Glance at Old Prices

3 May 1943 Daily Advertiser (Wagga Wagga)

(By Will Carter)  

Whilst not disposed to justify racketeering in wartime it must be accepted that warfare limits imports and so creates an acute shortage in many lines of merchandise and shortage always increases prices.

It may be interesting to glance at prices current in some of the early settlements not so very far from Wagga in 1860 when the latter town was much less pretentious than it is today Taking Tumut first, we find neither wheat nor oats were available at Christmas time.

Corn sold at 8/ per bushel, bran 2/6 per bushel, flour £4/15/ per bag of 200 lbs., potatoes £20 per ton. bread l/6 per 2lb. loaf, butter 2/. and eggs 1/8 per dozen. 

Kiandra

The prices quoted apply to the gold rush period when goods had to be packed on horses to the wild goldfield.

Flour 6d per lb. or £50 per ton; oats 18/ per bushel, corn 20/ per bushel, bran 12/.

At one period flour was retailed to the diggers at 1/ per pint, whilst one enterprising individual who hailed from Adelong sold hot soup to the freezing miners at 1/ per pint, the same stimulating preparation being made from discarded heads of sheep at the local slaughter yard. 

The prices of all other commodities were relatively high. 

Gundagai 

At Gundagai we find beef quoted at 4d per lb., whilst mutton sold at 6d, prices that probably obtained at Tumut and Adelong at the same time.

Butter ruled at 2/,eggs at 1/6, potatoes at 20/ per cwt. We find neither wheat nor corm quoted, these being unobtainable then, as at Tumut. 

The Kiandra Goldfield 

As in many other instances elsewhere, Tumut benefited greatly by reason of the discovery of gold at Kiandra in 1860.

It was known at the time as the Snowy River Rush, and in order to get there the gold-seekers had choice of two routes of approach, one via Eden, on the south coast, and the other by way of the Great Southern Road via Gundagai and Tumut. 

The former suited the Victorian influx whilst men from Sydney side found the latter more to their advantage.

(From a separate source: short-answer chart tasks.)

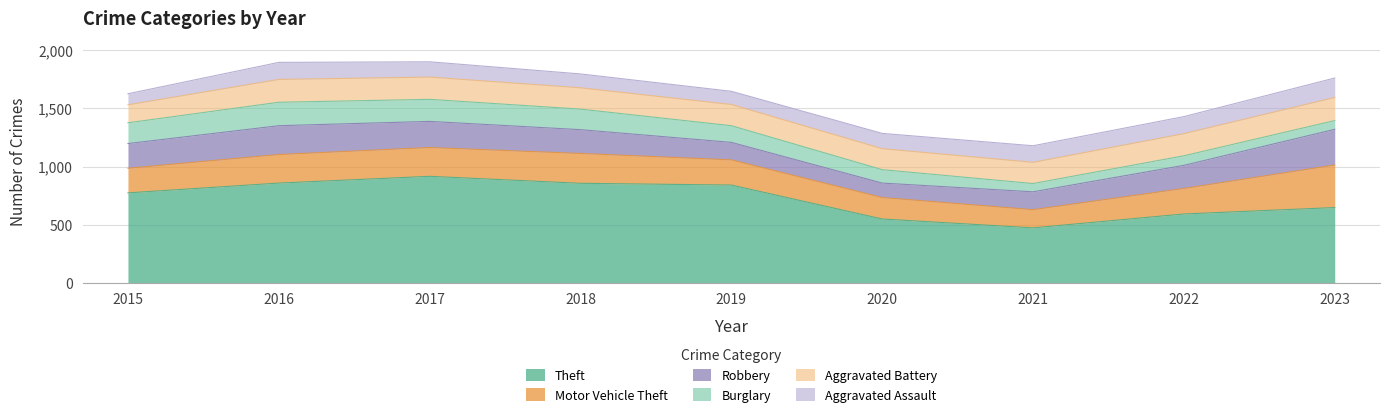

Rank the series at 2023 from lowest to highest value.

Burglary, Aggravated Assault, Aggravated Battery, Robbery, Motor Vehicle Theft, Theft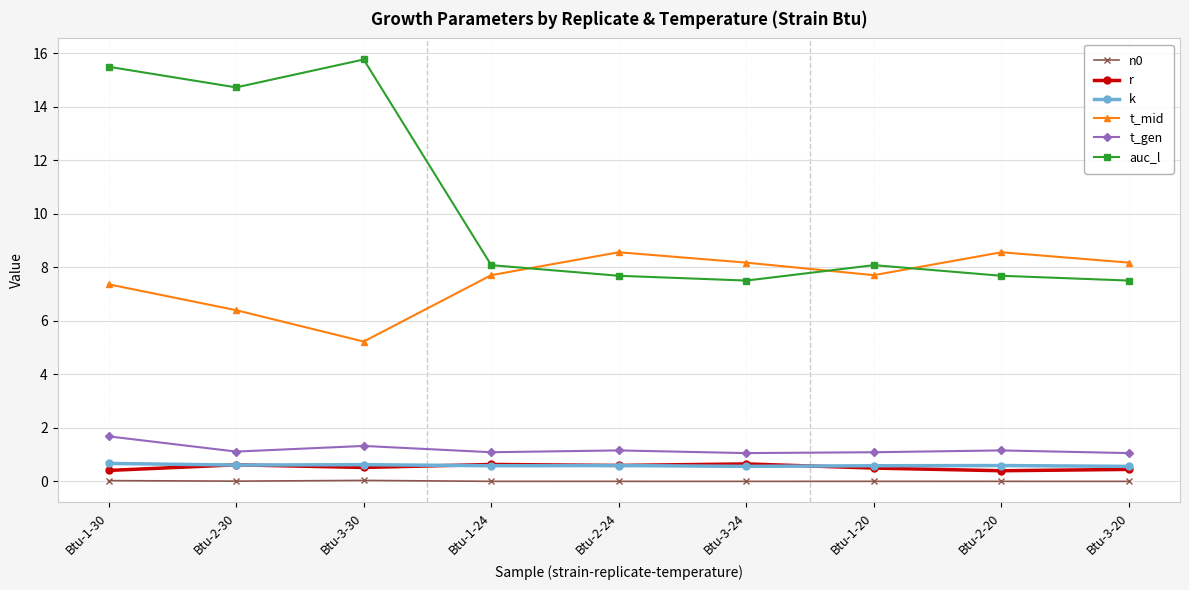

What is the label of the 3rd point from the right?

Btu-1-20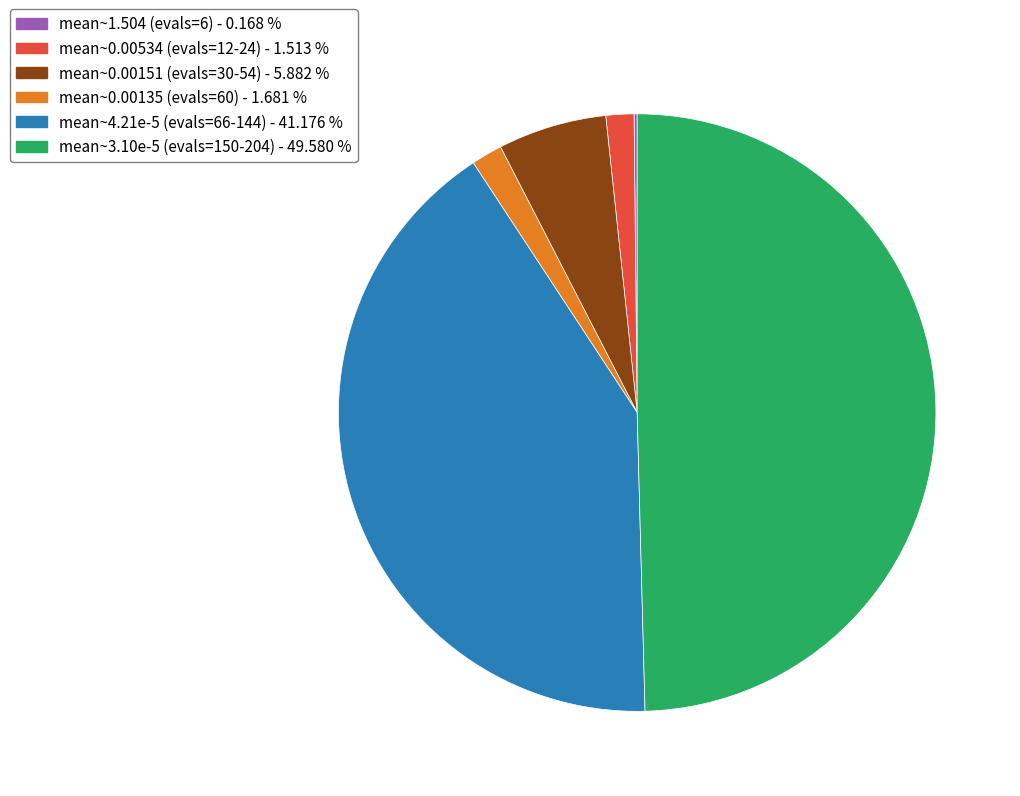

Which category has the smallest portion of the pie?

evals=6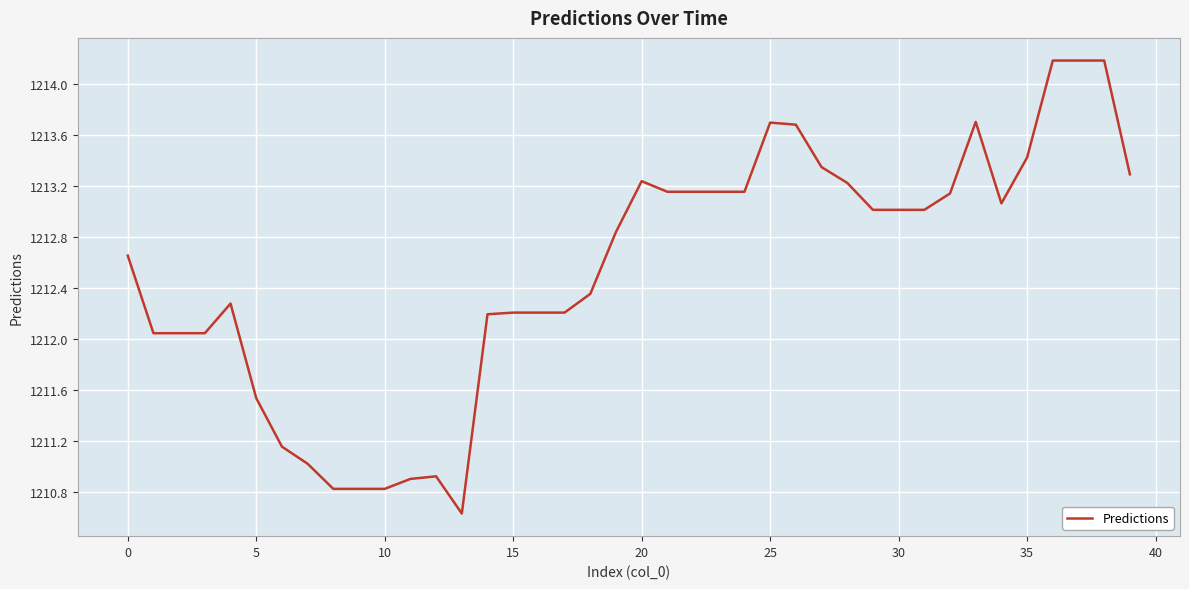

What is the difference between the maximum and minimum values?

3.6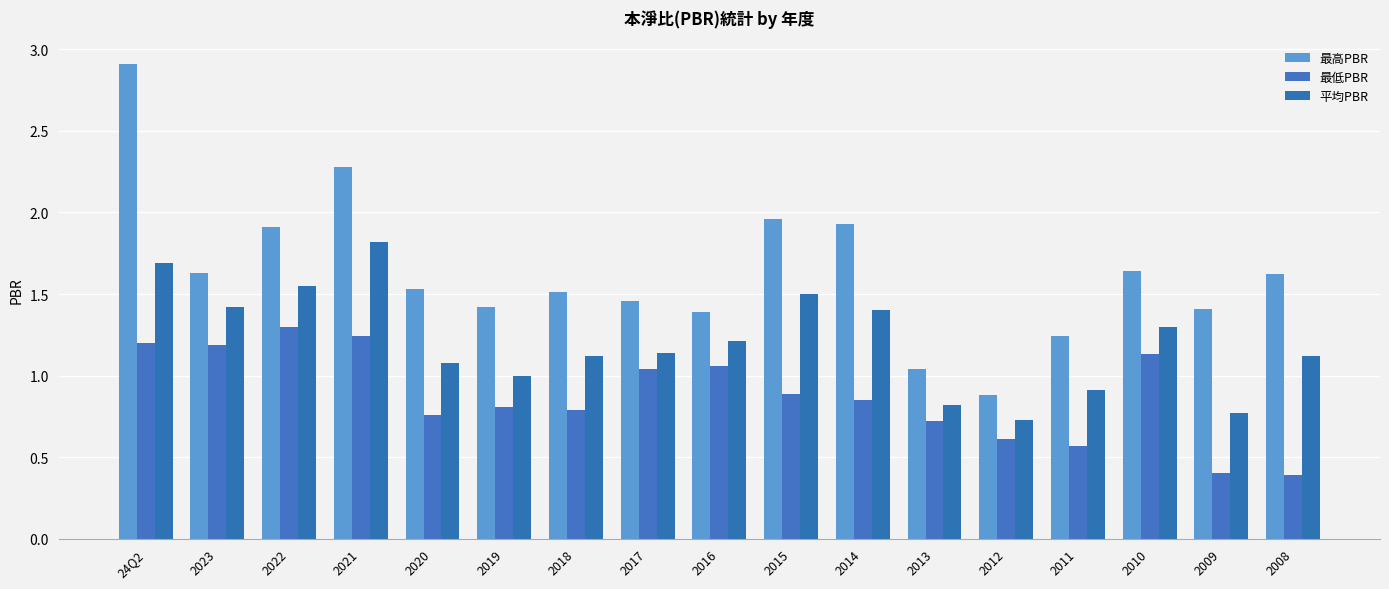

How many values in the 最高PBR series are below 1?

1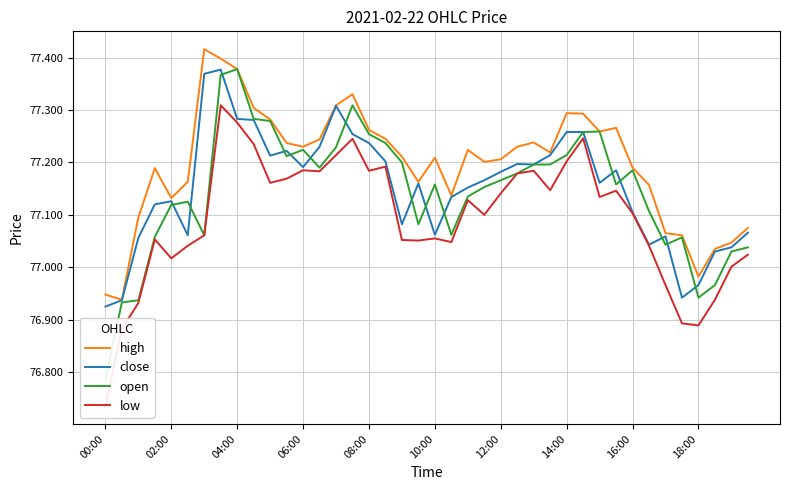

What are all the series names shown in the legend?

high, close, open, low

The thousands of hungry miners with appetites sharpened by the bitter winter weather conditions in the Alpine settlement had to be fed, and the Tumut farmers were able to demand and obtain excessive prices for their produce, whilst store keepers plied a wonderful trade.

Many of the Tumut pioneer farmers and others had reason to thank Kiandra for their foundation in the field of fortune.

The only trouble was that the field and its operations did not last long enough. In Adelong the alluvial creme was soon exhausted but reefing came to the rescue, and carried things along successfully for many years after Kiandra lacked the reefing-asset.